What struck me more on the rewatch was the other three segments. They are by no means bad segments, but they're just not as good as the other two. I've always thought the weakest was the Plains segment, things feeling too rushed in general. The same qualifies for the Railroad and Outlaws portions. By the time you take away the Entr'Acte, intermission, and Finale music, we're looking at a movie with five segments covered in about 150 minutes (give or take). None of these three are given a chance to breathe to the point they feel downright rushed. As for some other positives? I loved the transitional scenes -- narrated by Spencer Tracy, directed in uncredited fashion by Richard Thorpe -- that set things up, explaining how America has changed, how its people change. These quick montages provide the heart of the movie, almost like a documentary in some ways. Like any movie that tries to accomplish so much, there's good and bad. The positives -- especially the Civil War middle -- is enough to outweigh the negatives thankfully.

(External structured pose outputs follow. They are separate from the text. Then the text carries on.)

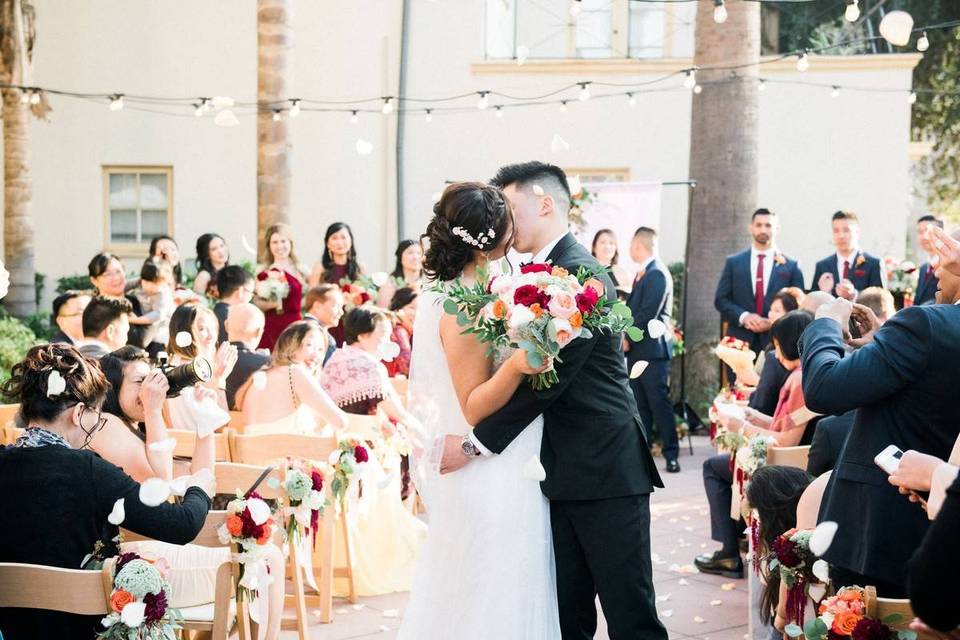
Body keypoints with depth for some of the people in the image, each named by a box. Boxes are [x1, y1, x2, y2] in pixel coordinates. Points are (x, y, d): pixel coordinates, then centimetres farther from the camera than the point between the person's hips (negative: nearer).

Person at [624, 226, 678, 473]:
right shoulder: (642, 274, 16)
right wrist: (625, 336, 5)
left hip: (652, 349, -9)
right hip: (636, 349, 9)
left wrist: (628, 338, -12)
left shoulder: (657, 274, -14)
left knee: (659, 402, -5)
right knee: (639, 405, 10)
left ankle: (671, 454, 0)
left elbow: (648, 314, -19)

One of my biggest worries in reviewing this 1962 epic was that the cast is too big. There's no way I was gonna be able to get all those names tagged with a 200-character limit. Who stands out? Stewart i excellent as Linus Rawlings, Fonda is good in a quick part as Jethro Stuart, and Baker is very strong too. The best parts though are Debbie Reynolds as Lillith and George Peppard as Zeb, the two hearts of the family. One or both is in every segment, the audience seeing them age, learn and adapt as America grows with them. Their scenes together in the Outlaws portion ring especially true. However you cut it though, just an impressive cast from top to bottom, one of the best ever assembled for a Hollywood film.
A doozy of a movie for what it's trying to accomplish. It falls short at times, but this is a movie worth watching for what it represents alone. This is a throwback film, a true epic that strives to be something great. If it doesn't live up those high hopes, so be it. The effort is admirable, a fascinating story of America growing up over an extremely turbulent portion of its history. Oh, and Debbie Reynolds singing A Home in the Meadow (listen HERE) is a truly beautiful song, a fitting one for the movie.